The 'Brexit' debacle, explained
The 'Brexit' debacle, explained

Britain has been warned! A vote to leave the European Union is the biggest national risk facing its economy.

Mark Carney, the Canadian head of the Bank of England, said Tuesday he would not take sides in the debate over the U.K.'s future in Europe, but added a so-called Brexit presents "the biggest domestic risk" to financial stability.

British voters will be asked on June 23 to decide whether they want the country to remain in the EU, or to leave.

Carney was testifying before a committee of lawmakers about the central bank's views on the impact of the vote.

He said EU membership "reinforces the dynamism" of the U.K. economy. "A more dynamic economy is more resilient to shocks," he said.

The British pound has fallen steadily this year on worries about the damage Brexit would do to the economy. Investors and big businesses have expressed concern about the uncertainty that would inject into the U.K.'s relationship with the world's biggest single market.

Carney said Europe is more important to U.K. investment and trade than the other way round.

U.K. exports to the EU represent 13% of British GDP, while exports from the rest of the EU to the U.K. account for only 3% of European GDP.

Brexit: The big numbers you need to know

Being part of the club also gives the U.K. more influence over international financial regulation, Carney said.

The U.K. is Europe's largest financial center, accounting for almost a quarter of all EU income in financial services.

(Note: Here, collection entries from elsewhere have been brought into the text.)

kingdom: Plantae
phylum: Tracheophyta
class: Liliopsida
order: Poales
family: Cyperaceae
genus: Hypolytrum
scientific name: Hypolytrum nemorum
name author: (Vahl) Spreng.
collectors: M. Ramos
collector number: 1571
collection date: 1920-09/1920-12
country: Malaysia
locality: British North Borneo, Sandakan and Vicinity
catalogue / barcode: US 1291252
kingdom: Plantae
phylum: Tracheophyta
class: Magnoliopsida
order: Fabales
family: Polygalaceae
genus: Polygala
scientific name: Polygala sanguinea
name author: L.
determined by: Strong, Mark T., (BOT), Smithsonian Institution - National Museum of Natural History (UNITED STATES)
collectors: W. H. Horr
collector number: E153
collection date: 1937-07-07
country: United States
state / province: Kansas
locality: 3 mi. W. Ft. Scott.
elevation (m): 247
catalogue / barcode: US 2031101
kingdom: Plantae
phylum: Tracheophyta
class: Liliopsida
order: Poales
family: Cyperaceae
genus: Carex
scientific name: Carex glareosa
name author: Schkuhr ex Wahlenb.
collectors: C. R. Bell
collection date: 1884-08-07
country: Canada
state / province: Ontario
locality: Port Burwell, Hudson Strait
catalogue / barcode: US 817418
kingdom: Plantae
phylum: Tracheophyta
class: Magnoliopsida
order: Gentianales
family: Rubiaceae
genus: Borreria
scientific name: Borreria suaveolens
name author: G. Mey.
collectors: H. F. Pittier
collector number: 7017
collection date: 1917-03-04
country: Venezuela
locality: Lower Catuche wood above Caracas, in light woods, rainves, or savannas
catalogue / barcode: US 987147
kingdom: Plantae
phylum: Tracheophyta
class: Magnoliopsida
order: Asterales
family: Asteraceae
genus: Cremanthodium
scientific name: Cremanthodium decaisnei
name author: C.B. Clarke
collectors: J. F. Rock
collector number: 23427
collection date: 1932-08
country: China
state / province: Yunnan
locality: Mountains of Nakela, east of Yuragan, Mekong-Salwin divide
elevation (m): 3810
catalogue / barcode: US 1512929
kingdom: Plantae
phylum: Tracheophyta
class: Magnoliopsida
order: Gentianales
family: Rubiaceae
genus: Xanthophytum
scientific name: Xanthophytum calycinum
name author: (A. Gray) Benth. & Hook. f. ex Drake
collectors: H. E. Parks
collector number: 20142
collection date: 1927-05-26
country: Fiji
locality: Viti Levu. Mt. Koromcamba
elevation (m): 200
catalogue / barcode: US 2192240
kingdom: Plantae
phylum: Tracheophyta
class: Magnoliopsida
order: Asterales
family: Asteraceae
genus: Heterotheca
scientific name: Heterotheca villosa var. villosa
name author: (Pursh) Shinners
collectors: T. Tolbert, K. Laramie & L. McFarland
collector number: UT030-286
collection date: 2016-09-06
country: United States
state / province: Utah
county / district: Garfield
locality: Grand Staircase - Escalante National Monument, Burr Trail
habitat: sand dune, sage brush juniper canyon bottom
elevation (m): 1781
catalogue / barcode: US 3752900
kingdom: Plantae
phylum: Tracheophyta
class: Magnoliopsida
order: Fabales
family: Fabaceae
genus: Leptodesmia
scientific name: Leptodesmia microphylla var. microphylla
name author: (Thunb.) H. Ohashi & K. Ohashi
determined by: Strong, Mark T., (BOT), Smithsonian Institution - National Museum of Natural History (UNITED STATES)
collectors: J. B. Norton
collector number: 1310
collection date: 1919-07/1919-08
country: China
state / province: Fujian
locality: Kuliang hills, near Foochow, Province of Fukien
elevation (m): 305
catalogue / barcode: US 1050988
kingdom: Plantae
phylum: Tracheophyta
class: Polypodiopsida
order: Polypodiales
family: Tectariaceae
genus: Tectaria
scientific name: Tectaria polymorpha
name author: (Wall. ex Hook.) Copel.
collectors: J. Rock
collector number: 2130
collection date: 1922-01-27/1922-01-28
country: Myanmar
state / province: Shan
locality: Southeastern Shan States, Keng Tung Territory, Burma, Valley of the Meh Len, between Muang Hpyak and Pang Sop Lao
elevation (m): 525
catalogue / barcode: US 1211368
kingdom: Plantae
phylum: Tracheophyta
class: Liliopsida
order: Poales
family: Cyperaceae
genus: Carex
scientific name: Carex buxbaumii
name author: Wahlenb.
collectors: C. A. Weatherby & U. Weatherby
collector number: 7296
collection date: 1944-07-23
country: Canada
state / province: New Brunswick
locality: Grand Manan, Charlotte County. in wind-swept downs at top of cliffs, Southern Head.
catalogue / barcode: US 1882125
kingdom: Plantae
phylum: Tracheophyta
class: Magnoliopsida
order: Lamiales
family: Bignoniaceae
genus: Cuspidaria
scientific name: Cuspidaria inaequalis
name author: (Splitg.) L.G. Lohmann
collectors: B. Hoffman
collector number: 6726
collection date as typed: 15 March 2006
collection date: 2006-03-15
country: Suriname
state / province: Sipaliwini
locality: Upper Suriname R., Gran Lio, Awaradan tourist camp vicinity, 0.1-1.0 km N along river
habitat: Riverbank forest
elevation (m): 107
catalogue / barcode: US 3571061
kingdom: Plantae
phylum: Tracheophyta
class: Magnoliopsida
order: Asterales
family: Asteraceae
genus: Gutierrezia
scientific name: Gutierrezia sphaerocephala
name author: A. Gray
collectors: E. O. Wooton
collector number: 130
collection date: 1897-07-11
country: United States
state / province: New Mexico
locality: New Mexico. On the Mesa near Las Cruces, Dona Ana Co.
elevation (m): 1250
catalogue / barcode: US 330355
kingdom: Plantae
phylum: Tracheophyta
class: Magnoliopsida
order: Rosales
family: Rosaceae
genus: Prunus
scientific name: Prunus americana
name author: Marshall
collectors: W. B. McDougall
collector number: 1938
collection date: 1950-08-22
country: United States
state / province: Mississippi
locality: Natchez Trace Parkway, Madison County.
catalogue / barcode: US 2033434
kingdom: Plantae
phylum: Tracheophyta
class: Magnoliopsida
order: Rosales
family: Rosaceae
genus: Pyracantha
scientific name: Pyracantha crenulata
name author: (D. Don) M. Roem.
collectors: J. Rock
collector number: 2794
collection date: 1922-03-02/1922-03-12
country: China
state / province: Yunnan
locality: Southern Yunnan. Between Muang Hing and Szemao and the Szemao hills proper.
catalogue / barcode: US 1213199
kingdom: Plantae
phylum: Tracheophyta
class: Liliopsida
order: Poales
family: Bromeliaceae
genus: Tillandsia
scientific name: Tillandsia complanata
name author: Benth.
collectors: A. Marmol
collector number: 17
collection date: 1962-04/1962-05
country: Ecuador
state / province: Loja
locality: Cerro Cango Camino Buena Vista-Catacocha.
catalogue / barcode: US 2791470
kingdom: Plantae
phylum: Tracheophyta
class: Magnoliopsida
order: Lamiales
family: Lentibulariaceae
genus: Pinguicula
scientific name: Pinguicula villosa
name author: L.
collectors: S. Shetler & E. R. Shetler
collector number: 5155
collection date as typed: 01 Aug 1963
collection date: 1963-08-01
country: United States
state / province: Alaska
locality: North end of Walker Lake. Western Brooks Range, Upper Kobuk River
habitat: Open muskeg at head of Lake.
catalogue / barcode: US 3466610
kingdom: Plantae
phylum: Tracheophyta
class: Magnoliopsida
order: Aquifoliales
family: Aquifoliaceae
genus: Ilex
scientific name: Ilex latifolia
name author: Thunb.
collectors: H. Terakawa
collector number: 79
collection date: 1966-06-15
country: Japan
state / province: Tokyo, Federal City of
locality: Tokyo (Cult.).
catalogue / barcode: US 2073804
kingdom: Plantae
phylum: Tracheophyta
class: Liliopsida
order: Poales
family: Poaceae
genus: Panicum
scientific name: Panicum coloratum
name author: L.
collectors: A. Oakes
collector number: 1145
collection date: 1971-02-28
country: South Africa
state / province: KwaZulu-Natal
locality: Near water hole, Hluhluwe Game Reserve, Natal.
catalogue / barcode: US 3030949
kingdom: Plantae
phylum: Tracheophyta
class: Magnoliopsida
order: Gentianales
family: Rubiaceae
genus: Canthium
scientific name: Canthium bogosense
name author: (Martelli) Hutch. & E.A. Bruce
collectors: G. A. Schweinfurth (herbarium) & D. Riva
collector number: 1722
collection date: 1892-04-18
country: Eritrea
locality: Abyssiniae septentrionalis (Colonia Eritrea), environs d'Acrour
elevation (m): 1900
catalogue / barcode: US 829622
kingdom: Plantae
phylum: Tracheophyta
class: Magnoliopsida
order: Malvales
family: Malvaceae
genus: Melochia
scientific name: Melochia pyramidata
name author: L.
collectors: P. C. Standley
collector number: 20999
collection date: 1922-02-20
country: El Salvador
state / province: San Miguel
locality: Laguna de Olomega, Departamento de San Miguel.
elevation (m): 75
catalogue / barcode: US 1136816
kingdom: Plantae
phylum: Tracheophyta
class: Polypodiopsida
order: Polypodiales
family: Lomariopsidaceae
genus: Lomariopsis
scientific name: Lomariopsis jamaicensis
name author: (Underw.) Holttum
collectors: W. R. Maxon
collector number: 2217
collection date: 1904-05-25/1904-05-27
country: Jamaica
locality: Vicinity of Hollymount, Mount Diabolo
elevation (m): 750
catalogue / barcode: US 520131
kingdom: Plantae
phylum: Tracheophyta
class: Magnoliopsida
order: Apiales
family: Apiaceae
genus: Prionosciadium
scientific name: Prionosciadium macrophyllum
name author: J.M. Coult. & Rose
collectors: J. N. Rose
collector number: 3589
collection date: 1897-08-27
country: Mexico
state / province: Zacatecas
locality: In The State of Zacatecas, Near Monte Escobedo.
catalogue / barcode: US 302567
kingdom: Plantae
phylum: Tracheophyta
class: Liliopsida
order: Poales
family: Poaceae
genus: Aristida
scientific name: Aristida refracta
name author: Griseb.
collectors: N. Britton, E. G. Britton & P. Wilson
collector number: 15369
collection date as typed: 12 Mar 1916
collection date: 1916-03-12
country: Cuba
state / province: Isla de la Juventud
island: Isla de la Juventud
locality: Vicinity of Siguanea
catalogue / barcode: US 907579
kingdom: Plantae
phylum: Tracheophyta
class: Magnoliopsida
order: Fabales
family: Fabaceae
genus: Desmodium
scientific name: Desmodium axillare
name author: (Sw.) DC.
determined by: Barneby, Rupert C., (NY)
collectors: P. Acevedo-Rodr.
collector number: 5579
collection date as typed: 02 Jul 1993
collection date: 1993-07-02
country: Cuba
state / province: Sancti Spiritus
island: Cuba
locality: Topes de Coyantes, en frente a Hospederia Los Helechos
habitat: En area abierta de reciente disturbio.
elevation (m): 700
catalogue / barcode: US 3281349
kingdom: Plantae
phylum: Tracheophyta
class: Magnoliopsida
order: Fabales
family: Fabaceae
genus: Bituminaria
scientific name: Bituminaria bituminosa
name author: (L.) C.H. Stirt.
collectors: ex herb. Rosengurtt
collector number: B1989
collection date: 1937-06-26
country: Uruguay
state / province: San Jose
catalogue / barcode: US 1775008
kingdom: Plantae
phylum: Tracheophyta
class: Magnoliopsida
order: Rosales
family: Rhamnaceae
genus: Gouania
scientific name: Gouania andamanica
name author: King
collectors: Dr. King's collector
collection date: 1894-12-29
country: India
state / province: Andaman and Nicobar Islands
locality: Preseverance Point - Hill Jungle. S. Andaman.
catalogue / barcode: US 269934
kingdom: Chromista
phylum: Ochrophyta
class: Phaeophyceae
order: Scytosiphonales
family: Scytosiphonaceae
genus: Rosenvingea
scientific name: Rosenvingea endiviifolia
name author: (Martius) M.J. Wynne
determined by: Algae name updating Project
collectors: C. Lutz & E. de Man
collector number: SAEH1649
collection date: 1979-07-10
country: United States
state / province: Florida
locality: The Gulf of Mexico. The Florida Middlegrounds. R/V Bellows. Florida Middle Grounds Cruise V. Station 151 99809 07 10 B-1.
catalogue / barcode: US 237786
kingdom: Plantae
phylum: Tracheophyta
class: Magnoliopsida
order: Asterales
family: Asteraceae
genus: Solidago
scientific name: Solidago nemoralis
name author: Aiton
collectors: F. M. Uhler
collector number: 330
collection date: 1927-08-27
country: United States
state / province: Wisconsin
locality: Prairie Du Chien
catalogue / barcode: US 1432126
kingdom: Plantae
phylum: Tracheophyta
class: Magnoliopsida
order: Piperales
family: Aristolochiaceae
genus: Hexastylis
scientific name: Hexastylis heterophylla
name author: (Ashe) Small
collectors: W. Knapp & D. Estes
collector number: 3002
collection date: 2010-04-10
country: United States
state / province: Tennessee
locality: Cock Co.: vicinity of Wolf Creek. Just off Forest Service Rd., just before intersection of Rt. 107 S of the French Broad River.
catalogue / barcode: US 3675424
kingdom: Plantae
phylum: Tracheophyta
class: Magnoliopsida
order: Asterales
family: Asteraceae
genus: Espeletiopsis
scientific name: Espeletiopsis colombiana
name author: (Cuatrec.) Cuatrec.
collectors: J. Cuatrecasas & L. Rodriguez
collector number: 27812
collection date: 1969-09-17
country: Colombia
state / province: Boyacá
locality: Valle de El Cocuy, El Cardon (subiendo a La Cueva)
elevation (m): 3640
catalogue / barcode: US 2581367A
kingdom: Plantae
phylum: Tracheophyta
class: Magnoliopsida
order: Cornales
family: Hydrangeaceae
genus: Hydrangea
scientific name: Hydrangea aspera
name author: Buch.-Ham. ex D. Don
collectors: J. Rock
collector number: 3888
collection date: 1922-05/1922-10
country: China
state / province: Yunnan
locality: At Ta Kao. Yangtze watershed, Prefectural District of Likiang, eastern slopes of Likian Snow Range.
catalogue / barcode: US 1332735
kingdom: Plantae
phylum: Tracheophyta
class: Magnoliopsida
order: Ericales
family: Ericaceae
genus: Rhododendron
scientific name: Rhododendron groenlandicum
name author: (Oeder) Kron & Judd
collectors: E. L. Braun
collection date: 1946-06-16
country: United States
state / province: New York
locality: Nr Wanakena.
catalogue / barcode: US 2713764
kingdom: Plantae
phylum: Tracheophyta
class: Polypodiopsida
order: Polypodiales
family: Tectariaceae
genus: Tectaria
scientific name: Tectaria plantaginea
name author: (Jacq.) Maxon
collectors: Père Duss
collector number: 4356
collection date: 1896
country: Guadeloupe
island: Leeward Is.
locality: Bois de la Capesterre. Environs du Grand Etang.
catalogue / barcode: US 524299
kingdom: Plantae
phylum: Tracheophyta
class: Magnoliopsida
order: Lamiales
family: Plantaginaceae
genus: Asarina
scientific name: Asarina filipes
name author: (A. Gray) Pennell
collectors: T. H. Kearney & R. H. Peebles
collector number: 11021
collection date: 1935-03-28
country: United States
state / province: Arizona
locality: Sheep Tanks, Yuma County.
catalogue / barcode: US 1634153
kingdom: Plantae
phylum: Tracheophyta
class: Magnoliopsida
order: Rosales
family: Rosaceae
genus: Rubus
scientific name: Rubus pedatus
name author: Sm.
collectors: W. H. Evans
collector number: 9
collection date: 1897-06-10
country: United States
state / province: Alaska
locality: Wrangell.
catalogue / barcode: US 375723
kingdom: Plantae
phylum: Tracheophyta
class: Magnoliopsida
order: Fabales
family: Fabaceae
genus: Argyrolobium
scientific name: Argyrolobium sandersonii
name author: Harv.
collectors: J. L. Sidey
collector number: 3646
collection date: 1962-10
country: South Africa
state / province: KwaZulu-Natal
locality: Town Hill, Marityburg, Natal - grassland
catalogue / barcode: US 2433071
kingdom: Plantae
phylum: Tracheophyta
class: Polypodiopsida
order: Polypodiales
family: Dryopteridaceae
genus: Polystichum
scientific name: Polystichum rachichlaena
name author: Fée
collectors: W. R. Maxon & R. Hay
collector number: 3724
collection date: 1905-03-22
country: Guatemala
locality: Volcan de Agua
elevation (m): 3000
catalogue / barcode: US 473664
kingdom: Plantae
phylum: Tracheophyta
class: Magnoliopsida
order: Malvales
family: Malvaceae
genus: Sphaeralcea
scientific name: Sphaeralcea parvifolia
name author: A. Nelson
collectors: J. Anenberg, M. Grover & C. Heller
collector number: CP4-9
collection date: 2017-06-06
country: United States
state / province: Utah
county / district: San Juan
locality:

The sector generates 8% of the country's GDP and 3.4% of all British jobs.

Leaving the union would "without question" mean a loss of some business for the City of London financial district, Carney said. He added that a number of banks operating in the country are drawing up contingency plans, and some are considering relocating their business elsewhere.

However, remaining in the EU is not a risk-free option, the central bank chief said. The most notable risks stem from the vulnerability of the fragile eurozone.

Brexit vote: What's next?

The Brexit debate was ignited recently by the decision of some members of the government and other senior politicians to campaign for the U.K. to leave the EU. Opinion polls are inconclusive, suggesting months of heated campaigning ahead.

Carney was accused of bias by some lawmakers who support Brexit.

"You are coming out with the standard pro-European Union group lines," Conservative MP Jacob Rees-Mogg said.

Carney rejected the criticism. "I am not going to let that stand," he said, adding that none of the testimony should be interpreted as a recommendation for the vote.